11/12/08

A vida corre näo muito dificilmente por aqui. Exceptuando os miúdos que correm e se escondem em todas as esquinas, com os seus gorros coloridos e casacos michelin, para fugir aos projécteis dos seus amigos nas constantes guerras de bolas de neve, tudo funciona muito suavemente. Näo lentamente ou com inércia, torpor. Suavemente.
As pessoas com pressa de chegar ao conforto do lar, näo ao vício deste, devido ao imenso frio que se faz sentir, param nos semáforos à espera do bonequinho verde, esperando a sua vez à mercê de temperaturas de cinco e seis graus abaixo de zero, cordial e inevitavelmente. Os automóveis, ávidos da próxima mudanca e de justificar o uso das suas potentes entranhas, näo se atropelam nos cruzamentos.
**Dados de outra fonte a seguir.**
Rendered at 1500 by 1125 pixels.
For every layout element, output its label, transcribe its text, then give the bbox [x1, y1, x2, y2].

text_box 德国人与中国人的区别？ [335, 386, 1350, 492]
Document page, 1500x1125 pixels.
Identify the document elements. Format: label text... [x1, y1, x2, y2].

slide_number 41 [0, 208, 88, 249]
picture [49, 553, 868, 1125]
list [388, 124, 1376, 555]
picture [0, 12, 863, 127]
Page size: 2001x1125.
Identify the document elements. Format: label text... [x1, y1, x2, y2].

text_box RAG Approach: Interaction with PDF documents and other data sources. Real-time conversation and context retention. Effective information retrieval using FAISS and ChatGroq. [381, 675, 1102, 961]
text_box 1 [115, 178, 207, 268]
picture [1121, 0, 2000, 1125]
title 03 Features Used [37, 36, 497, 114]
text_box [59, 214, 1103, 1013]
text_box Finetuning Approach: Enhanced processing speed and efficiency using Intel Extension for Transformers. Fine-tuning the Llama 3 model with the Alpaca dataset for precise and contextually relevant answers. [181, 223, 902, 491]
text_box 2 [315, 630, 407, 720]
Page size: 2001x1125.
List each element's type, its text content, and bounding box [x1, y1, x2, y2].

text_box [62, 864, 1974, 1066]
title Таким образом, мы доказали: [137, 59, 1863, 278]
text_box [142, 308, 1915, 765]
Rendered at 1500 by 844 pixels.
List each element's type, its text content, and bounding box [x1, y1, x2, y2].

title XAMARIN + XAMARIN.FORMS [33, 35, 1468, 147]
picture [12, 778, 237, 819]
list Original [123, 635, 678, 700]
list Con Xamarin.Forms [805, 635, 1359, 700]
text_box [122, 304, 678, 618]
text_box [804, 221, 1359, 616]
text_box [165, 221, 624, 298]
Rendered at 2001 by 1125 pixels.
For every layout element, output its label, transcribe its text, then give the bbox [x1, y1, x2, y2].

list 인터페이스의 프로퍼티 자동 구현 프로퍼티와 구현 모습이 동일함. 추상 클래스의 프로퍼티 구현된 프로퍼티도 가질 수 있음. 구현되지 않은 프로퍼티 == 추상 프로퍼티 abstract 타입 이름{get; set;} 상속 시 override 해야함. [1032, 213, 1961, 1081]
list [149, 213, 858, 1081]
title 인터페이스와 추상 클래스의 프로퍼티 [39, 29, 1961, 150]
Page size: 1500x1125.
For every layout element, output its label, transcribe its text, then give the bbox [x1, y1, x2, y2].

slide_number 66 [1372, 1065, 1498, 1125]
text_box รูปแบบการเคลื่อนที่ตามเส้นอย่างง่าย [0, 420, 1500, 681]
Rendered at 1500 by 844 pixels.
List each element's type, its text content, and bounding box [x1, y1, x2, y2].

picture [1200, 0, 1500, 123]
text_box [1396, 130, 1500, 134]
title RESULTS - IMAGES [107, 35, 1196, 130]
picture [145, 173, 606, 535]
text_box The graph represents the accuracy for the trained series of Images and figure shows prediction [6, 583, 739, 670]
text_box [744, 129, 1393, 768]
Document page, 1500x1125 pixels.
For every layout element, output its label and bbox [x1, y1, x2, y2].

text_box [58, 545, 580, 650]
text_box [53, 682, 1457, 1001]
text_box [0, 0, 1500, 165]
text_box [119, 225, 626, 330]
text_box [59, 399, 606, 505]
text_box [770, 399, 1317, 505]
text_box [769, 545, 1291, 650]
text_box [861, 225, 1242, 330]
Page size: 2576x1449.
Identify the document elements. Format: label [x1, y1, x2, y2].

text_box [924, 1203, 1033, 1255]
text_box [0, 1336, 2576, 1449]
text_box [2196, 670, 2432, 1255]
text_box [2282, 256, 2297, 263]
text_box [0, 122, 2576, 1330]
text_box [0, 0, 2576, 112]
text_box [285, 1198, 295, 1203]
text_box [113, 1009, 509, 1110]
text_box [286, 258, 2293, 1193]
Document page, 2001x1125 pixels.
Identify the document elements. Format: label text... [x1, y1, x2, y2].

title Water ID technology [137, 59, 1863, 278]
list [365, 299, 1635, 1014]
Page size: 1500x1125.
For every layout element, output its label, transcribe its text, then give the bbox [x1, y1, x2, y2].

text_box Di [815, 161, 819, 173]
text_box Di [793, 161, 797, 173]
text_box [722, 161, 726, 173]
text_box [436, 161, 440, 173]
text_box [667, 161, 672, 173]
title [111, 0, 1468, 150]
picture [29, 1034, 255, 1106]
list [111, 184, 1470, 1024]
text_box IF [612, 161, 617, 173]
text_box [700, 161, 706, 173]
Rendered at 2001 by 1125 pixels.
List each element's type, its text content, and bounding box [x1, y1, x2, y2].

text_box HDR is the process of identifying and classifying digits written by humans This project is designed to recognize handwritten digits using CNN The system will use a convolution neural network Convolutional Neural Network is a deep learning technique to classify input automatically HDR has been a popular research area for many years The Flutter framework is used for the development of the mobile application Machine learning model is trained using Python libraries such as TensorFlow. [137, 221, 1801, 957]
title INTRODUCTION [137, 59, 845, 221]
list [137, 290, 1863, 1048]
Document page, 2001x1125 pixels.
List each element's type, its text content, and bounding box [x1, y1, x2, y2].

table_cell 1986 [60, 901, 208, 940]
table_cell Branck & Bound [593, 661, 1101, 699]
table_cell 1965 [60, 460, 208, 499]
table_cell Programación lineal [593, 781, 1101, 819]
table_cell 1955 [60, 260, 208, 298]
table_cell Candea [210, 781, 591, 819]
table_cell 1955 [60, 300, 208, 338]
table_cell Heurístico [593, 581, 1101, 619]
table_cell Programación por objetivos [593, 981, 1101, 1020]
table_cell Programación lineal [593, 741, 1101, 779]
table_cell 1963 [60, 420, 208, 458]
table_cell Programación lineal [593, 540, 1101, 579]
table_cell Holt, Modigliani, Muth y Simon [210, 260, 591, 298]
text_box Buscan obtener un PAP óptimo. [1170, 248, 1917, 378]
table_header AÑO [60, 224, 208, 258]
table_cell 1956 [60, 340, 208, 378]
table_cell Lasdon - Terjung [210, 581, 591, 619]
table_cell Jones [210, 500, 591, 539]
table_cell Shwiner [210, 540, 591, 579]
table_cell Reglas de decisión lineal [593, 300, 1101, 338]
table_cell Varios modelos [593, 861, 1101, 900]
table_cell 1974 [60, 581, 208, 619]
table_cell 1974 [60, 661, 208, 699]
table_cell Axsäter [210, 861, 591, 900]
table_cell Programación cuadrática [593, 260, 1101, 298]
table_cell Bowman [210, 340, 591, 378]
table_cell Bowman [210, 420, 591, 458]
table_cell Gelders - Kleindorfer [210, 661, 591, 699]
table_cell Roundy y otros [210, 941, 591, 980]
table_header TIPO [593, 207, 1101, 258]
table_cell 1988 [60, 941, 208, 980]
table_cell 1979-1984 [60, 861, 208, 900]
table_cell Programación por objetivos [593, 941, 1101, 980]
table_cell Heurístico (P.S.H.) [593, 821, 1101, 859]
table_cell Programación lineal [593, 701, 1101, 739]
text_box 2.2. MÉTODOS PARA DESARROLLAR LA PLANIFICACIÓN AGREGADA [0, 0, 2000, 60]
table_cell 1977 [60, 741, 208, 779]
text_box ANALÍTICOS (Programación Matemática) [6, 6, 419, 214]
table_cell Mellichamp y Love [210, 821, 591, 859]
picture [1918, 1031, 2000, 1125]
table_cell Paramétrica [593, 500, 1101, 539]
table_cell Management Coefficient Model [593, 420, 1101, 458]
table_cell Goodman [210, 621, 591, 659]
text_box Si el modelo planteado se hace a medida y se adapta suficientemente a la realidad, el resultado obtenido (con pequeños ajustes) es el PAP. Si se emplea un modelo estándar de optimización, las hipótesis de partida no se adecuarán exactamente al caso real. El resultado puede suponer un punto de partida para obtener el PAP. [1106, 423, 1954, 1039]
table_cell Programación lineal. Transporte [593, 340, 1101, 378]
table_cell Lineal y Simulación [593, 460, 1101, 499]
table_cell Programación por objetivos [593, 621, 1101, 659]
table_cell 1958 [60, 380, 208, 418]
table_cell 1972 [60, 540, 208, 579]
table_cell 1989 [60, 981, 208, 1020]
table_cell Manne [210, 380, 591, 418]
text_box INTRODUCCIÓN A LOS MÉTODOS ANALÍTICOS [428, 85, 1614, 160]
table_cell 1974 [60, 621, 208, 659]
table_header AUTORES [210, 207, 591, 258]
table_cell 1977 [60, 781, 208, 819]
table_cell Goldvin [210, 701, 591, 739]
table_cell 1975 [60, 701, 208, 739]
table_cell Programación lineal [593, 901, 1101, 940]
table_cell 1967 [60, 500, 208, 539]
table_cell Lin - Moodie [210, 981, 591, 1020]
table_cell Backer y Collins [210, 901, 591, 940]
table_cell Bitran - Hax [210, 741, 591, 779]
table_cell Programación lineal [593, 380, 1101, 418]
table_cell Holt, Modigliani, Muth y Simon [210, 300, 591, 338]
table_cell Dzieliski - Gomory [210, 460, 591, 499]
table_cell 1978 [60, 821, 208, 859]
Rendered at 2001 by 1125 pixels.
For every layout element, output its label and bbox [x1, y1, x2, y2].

Sou cumprimentado vezes sem conta, nas ruas estreitas iluminadas pelas decoracöes habituais da época, a partir das quatro da tarde. Normalmente, sorrio. E reproduzo um qualquer esgar sonoro com a minha boca semicerrada. Näo me consigo habituar à ideia de saudar alguém com um "Grüss Got" - grande deus - todos os dias. Excluindo uma situacäo particular, há dois dias atrás, quando me cruzei com duas simpáticas freiras e, num único movimento tirei o meu chapéu de aba larga, fiz uma pequena vénia com a cabeca e o disse com um sorriso. Traquina. A traquinice de sempre recomeca a ser habitual. Ou sempre cá esteve, dissimulada. Mascarada de seriedade e vestida de formalidade e desejo de crescimento (ou que assim parecia), de enquadramento. Pontuada pela sensatez natural, pelo reconhecimento da mesma e pelo acumular de experiências, vem ao de cima nos momentos mais inesperados como se vivesse por si própria e de si própria se alimentasse. Näo há calor mais quente do que o das bochechas quando se contraem e permitem ao cantinho mais agudo dos lábios alargar o seu passo, alugar à face mais espaco, até mostrar ao mundo o exército branco dos trinta e dois dentes. Supor-se-ia um processo deveras complexo, näo fosse simplesmente um sorriso acompanhado de um arrepio quentinho que trepa espinha acima.
Neva! As bolinhas de côr alva misturam-se em mim como as ervilhas num prato típico de jardineira à portuguesa. Sorrio. Rio alto.
A única razäo ilógica que forca uma pessoa a esquecer-se de si própria e do que a fermenta é o acreditar inadvertidamente que näo se tem a capacidade para sorrir, para ser completa em si mesma. Um bater de mäo no chäo antes do KO técnico. Gosto de ser traquina! Ser traquina também me completa.